# DIRECTIONS FOR THIS TASK:
The reply should hold every record, copied exactly, and none of the pictures.

(DATASET EXCERPTS begins)

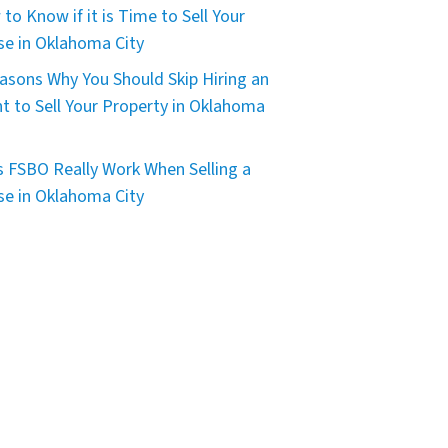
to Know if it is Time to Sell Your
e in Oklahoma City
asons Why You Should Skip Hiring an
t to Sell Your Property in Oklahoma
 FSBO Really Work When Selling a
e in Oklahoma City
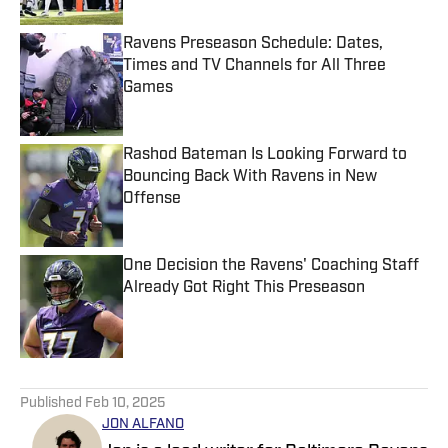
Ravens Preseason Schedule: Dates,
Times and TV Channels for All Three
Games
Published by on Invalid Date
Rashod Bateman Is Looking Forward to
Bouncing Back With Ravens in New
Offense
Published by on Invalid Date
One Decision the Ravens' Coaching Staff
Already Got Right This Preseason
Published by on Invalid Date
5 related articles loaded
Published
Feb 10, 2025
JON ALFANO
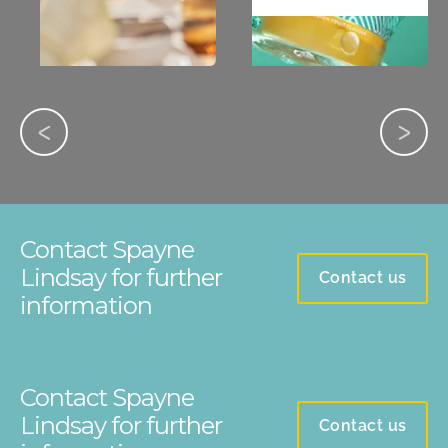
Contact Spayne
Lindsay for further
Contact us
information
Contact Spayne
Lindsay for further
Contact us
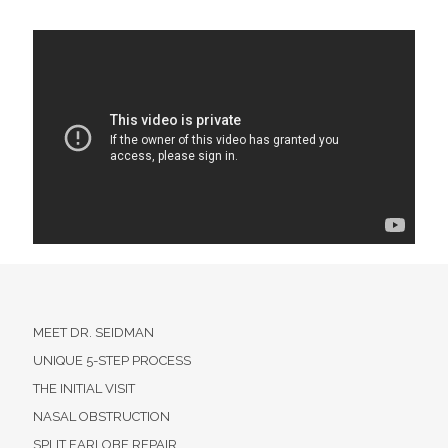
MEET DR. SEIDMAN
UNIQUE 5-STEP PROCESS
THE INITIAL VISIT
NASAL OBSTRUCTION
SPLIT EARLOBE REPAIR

(DATASET EXCERPTS ends)

# REPLY:
to Know if it is Time to Sell Your
e in Oklahoma City
asons Why You Should Skip Hiring an
t to Sell Your Property in Oklahoma
 FSBO Really Work When Selling a
e in Oklahoma City
Ravens Preseason Schedule: Dates,
Times and TV Channels for All Three
Games
Published by on Invalid Date
Rashod Bateman Is Looking Forward to
Bouncing Back With Ravens in New
Offense
Published by on Invalid Date
One Decision the Ravens' Coaching Staff
Already Got Right This Preseason
Published by on Invalid Date
5 related articles loaded
Published
Feb 10, 2025
JON ALFANO
Contact Spayne
Lindsay for further
Contact us
information
Contact Spayne
Lindsay for further
Contact us
MEET DR. SEIDMAN
UNIQUE 5-STEP PROCESS
THE INITIAL VISIT
NASAL OBSTRUCTION
SPLIT EARLOBE REPAIR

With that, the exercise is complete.